Task set:
**a.** Reproduce the passage of the duck hunting thread that runs from "# If this weather" to "maybe monday am.".
**b.** Name every distinct username that appears as a post author in the duck hunting thread.
**c.** Carry on writing the duck hunting thread from the point where it stops.

Text under study:
══════════════════════════════

# If this weather screws up my plans ???



## Fetch (Mar 1, 2002)

I need a place to go this weekend (back up plan). - I plan to go to Wishek - Zeeland & hunt back to Fargo. If DevilsLake doesn't look that good ???

But If anyone has Mallards to decoy - I'd appreciate a tip or invite to hunt. I have Smillin Mallard coming from St Louis Mo - Bringing me a choclate Lab. We want to hunt Friday - sat - sun & maybe monday am.

I wish he would of came this past weekend. This cold could really change everything again ???

I'm afraid this cold on Wed. & Thursday is going to really change things ??? around DevilsLake ??? I still paln to go there & hunt the big lake or try to find a field to shoot ??? (if anyone can give me a report on Thursday or Friday AM - I'd sure appreciate it.

I have a big duck boat or small or enough, SOB's to field hunt - mainly want mallards


----------



## tuckatucker (Oct 23, 2002)

Fetch,

I hunted 23-27 from Rugby south to Harvey and west to Michigan. Leave the boat at home bring your spinner and SOB's. Nearly all Mallards were feeding in what I believed to be winter wheat shoots coming up in harvested barley fields. Those fields have no cover. Good luck.


----------



## Fetchemup (Sep 26, 2002)

Fetch,

Just got back from the Ashley / Venturia area. I think I may have something for you. Send me a PM and I can hopefully get you started.

Hey ...... Nice Name 

fetchemup


----------



## otter69 (Oct 24, 2002)

there was tons of mallards geese snow geese phesants last week around alice lots of ponds if you drive around.

we had a good hunt :thumb:

A response would be nice


----------



## nodakoutdoors.com (Feb 27, 2002)

How long were you here? I haven't been down there since September. How were the numbers overall?


----------



## otter69 (Oct 24, 2002)

there was some pretty good numbers of ducks,mallards,geese,snow geese,and pheasants. we got our limit just about every time

some of the ponds are frozen but there is some big ponds with lots of birds.

we where there one day we usually go there every saturday and sunday.

we are going to go there on friday,saturday and sunday
we are going to check it out

hope its another good week for us


----------



## Fetch (Mar 1, 2002)

Is that the town of alice ??? I don't know if I've been there ??? Please PM me if you know something. Remember it's going to be real cold tomorrow & Thursday & we have to make a decision by late Thursday. (& talk by cell phone as he is on his way here ) Weather he should come all the way to GF & then to DL or meet him in Fargo & head west ???


----------



## otter69 (Oct 24, 2002)

══════════════════════════════

(Bounding boxes with keypoints)
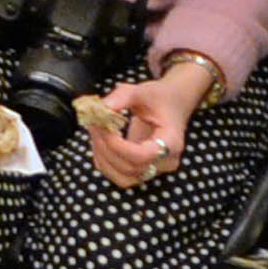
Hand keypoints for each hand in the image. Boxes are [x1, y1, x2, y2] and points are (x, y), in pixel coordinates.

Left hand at [88, 62, 212, 190]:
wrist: (172, 105)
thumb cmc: (160, 97)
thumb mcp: (143, 90)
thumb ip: (123, 96)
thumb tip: (101, 108)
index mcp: (171, 142)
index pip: (143, 156)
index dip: (118, 146)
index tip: (104, 125)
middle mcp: (165, 162)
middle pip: (131, 168)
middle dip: (106, 147)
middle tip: (94, 123)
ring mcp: (155, 170)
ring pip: (123, 178)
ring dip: (103, 157)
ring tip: (95, 131)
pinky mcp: (143, 170)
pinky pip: (120, 176)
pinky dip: (104, 161)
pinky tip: (100, 140)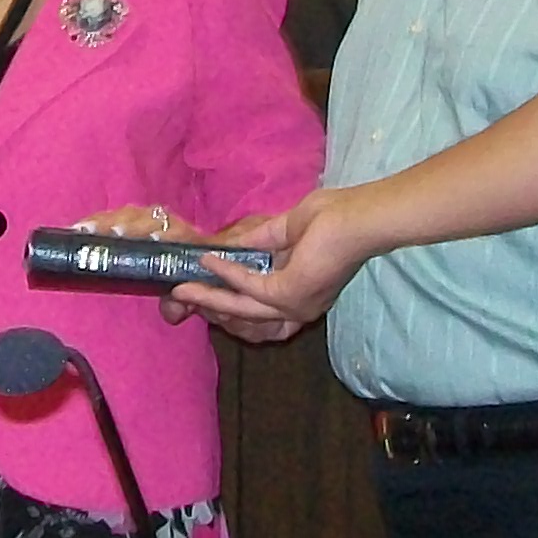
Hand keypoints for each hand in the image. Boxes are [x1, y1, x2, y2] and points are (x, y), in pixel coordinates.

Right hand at [158, 192, 364, 343]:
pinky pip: (247, 288)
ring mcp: (294, 306)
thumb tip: (224, 247)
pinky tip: (208, 262)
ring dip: (208, 298)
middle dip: (210, 308)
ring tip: (181, 289)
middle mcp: (297, 309)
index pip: (258, 313)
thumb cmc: (332, 220)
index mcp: (300, 296)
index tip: (200, 292)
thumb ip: (255, 244)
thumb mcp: (283, 232)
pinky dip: (225, 275)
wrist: (357, 219)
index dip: (226, 306)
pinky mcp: (288, 295)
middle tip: (181, 297)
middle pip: (244, 318)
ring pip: (240, 309)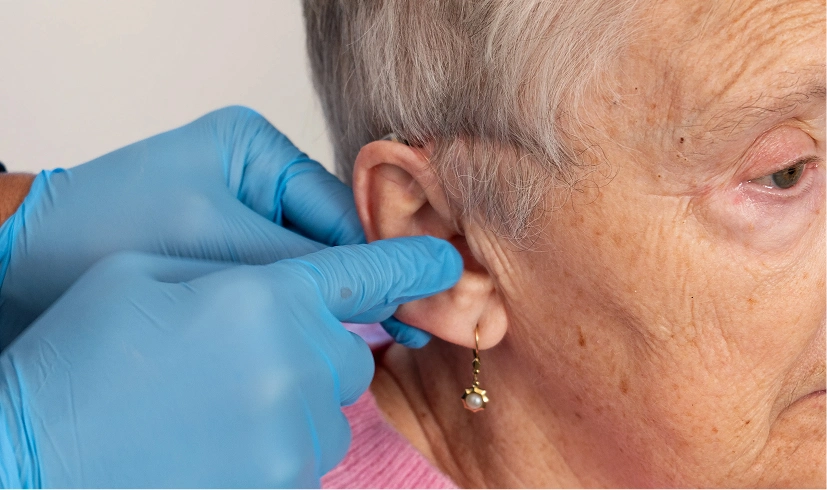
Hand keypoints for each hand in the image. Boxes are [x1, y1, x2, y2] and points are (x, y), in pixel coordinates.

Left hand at [0, 106, 427, 348]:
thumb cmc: (108, 232)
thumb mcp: (219, 245)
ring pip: (303, 266)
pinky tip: (305, 338)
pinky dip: (290, 310)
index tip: (419, 300)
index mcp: (256, 150)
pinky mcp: (221, 251)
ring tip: (355, 340)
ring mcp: (238, 213)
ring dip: (322, 302)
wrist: (24, 263)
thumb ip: (305, 267)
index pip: (337, 211)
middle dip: (354, 285)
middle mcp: (253, 177)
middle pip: (326, 238)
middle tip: (402, 328)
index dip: (376, 260)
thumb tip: (389, 291)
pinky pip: (274, 282)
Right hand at [0, 236, 461, 487]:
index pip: (365, 275)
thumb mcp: (153, 276)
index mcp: (265, 296)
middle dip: (317, 346)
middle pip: (351, 351)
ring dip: (296, 397)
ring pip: (331, 405)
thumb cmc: (82, 354)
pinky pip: (309, 452)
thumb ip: (242, 277)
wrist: (33, 450)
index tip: (446, 267)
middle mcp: (295, 365)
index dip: (411, 266)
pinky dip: (280, 440)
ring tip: (219, 399)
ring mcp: (292, 436)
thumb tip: (293, 290)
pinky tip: (220, 434)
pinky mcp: (281, 486)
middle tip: (246, 350)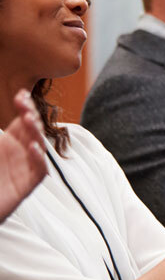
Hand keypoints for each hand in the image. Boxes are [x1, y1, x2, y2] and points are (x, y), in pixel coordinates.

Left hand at [0, 90, 46, 221]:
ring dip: (36, 133)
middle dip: (31, 116)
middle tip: (25, 106)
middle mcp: (20, 154)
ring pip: (39, 147)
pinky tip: (33, 147)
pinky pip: (40, 170)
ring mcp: (26, 169)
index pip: (22, 120)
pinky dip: (39, 158)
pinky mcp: (27, 185)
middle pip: (32, 131)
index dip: (24, 107)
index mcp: (9, 143)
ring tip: (29, 120)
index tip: (21, 94)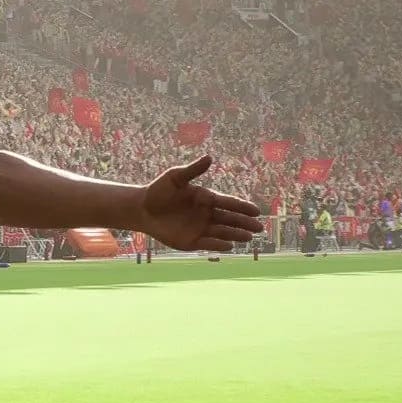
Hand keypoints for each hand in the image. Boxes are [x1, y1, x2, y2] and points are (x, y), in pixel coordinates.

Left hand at [138, 156, 263, 251]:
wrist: (141, 208)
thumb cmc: (159, 190)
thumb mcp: (175, 177)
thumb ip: (192, 170)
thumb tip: (209, 157)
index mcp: (206, 198)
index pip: (229, 203)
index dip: (242, 207)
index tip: (256, 210)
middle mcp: (207, 215)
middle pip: (230, 220)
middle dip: (245, 223)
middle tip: (260, 227)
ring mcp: (200, 229)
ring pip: (223, 232)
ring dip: (236, 235)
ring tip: (249, 237)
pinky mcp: (191, 241)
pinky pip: (208, 243)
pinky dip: (219, 244)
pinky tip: (229, 245)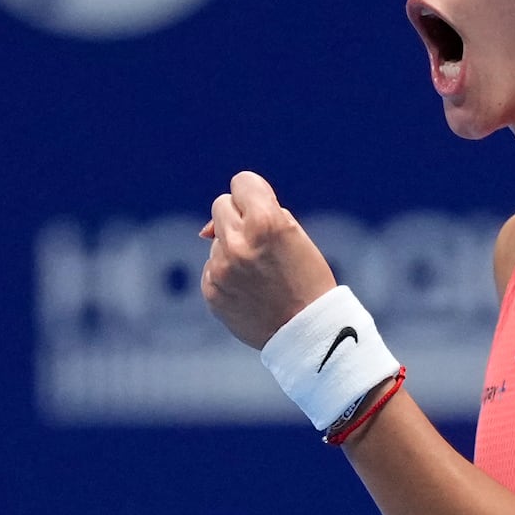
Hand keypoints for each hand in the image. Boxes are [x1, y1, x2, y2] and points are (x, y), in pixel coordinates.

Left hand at [199, 171, 337, 348]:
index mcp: (266, 223)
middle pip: (221, 206)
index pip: (241, 182)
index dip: (254, 195)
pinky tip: (249, 290)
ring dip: (233, 248)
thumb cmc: (308, 280)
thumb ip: (259, 215)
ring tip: (260, 273)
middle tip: (261, 241)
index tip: (264, 210)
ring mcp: (222, 269)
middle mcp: (239, 243)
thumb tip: (206, 229)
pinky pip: (211, 268)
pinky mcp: (212, 292)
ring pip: (216, 240)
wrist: (308, 332)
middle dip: (239, 218)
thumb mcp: (295, 235)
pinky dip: (227, 274)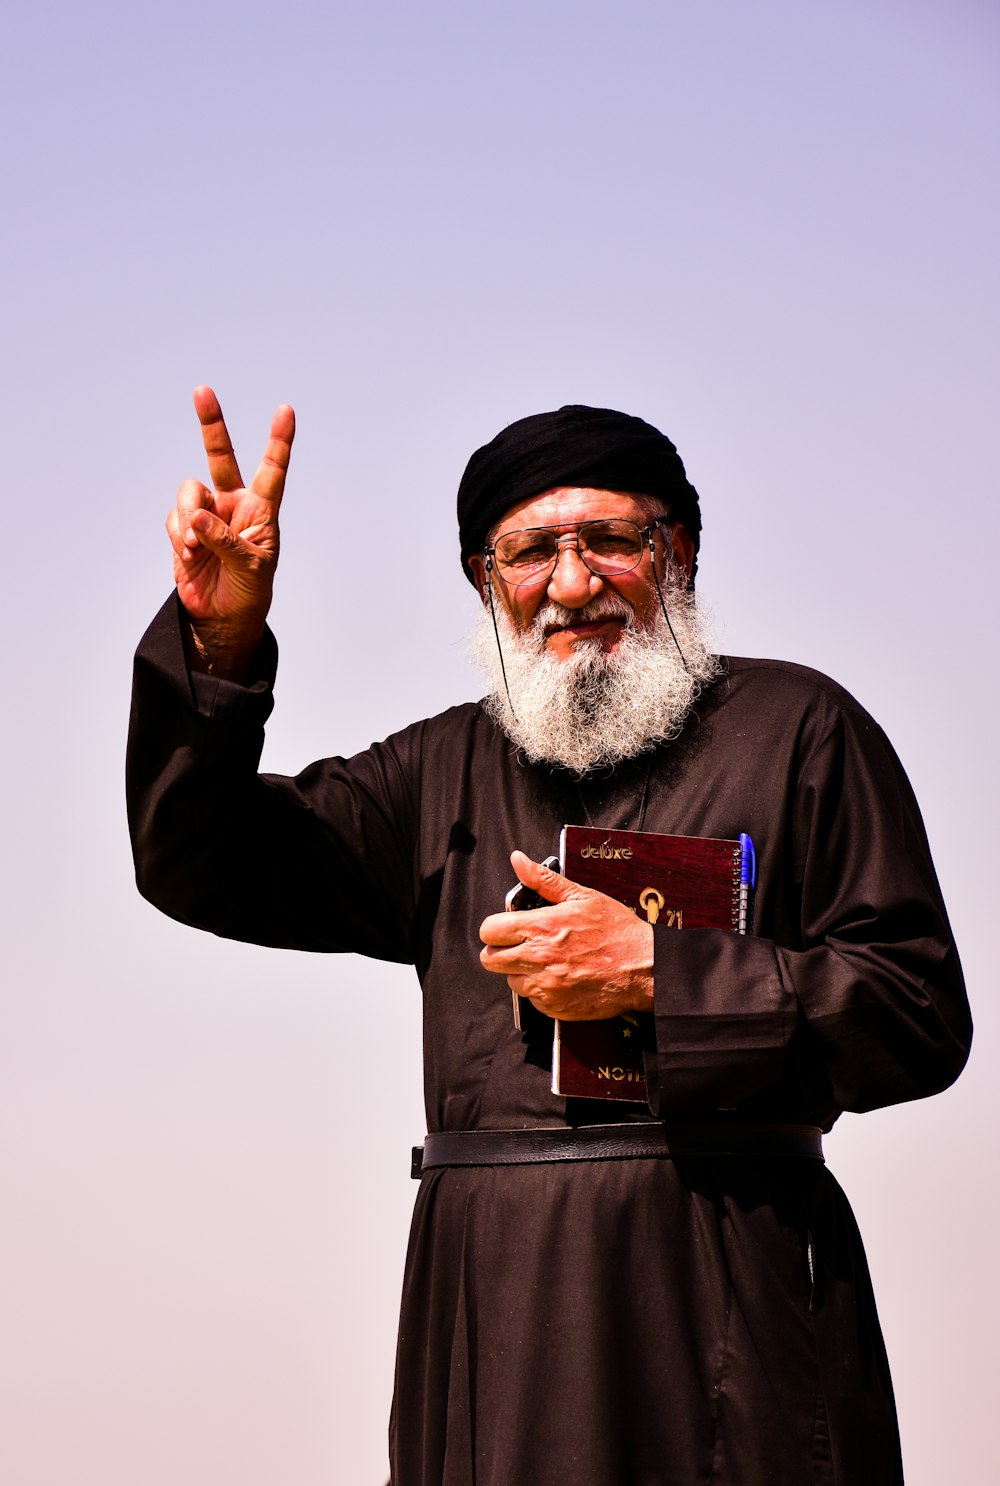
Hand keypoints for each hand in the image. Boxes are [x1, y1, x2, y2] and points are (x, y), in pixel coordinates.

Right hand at [166, 386, 294, 672]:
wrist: (222, 615)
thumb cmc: (250, 590)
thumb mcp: (250, 567)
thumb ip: (225, 540)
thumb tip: (196, 517)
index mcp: (261, 509)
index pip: (272, 469)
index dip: (279, 440)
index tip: (286, 410)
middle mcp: (233, 503)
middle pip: (220, 455)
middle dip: (211, 424)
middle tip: (203, 391)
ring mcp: (206, 513)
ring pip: (188, 493)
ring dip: (188, 520)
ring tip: (196, 550)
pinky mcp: (183, 528)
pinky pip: (174, 519)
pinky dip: (179, 536)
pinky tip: (189, 556)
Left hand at [479, 850, 653, 1018]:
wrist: (644, 967)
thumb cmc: (616, 930)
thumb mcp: (582, 896)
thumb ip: (543, 880)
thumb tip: (519, 861)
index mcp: (540, 927)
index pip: (489, 931)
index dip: (495, 928)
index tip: (506, 928)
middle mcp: (538, 958)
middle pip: (489, 959)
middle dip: (501, 951)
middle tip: (521, 945)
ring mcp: (545, 986)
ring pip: (510, 981)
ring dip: (521, 972)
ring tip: (546, 962)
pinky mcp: (554, 1007)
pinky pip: (532, 1000)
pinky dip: (540, 990)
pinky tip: (560, 977)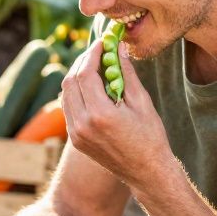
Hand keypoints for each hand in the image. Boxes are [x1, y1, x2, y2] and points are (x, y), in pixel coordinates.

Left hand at [62, 41, 171, 179]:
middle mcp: (82, 124)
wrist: (146, 172)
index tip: (101, 43)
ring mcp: (75, 134)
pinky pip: (69, 109)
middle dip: (82, 62)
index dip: (92, 54)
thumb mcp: (141, 102)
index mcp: (100, 114)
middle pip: (70, 82)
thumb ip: (126, 73)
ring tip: (96, 67)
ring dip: (77, 77)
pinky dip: (77, 93)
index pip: (85, 74)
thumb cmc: (150, 137)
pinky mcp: (75, 140)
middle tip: (97, 52)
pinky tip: (92, 87)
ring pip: (66, 95)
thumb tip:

══════════════════════════════

Answers per task:
**a.**
# If this weather screws up my plans ???



## Fetch (Mar 1, 2002)

I need a place to go this weekend (back up plan). - I plan to go to Wishek - Zeeland & hunt back to Fargo. If DevilsLake doesn't look that good ???

But If anyone has Mallards to decoy - I'd appreciate a tip or invite to hunt. I have Smillin Mallard coming from St Louis Mo - Bringing me a choclate Lab. We want to hunt Friday - sat - sun & maybe monday am.

**b.** Fetch, tuckatucker, Fetchemup, otter69, nodakoutdoors.com

**c.**
hi we where there last week it was really really good hunting.

there is tons of huge ponds a lake named alice it is a small town


----------



## GooseBuster3 (Mar 1, 2002)

Alice area in my words sucks!!!!! Way to many hunters for me,you cant go a day without some dumby sneaking your decoy spread around there. All the birds that are feeding in fields get harrassed all morning long. I have land right around there and i dont even hunt it due to so many people out there. If people here there are 100 snow's out there, then the next morning 75 suburbans are chasing that one flock of snows it is a joke. FETCH I wouldnt even think about hunting that area. Just head like 45- 50 miles west of there. TRUST ME, you wouldnt like it.


----------



## torf (Mar 11, 2002)

Yeah, i was in the alice area and he's right, its hard to hunt. We had a good spot in the morning just sitting next to a pond but it was tough finding a spot later. Lots of pressure on the birds and lots of posted land.


----------



## Matt Jones (Mar 6, 2002)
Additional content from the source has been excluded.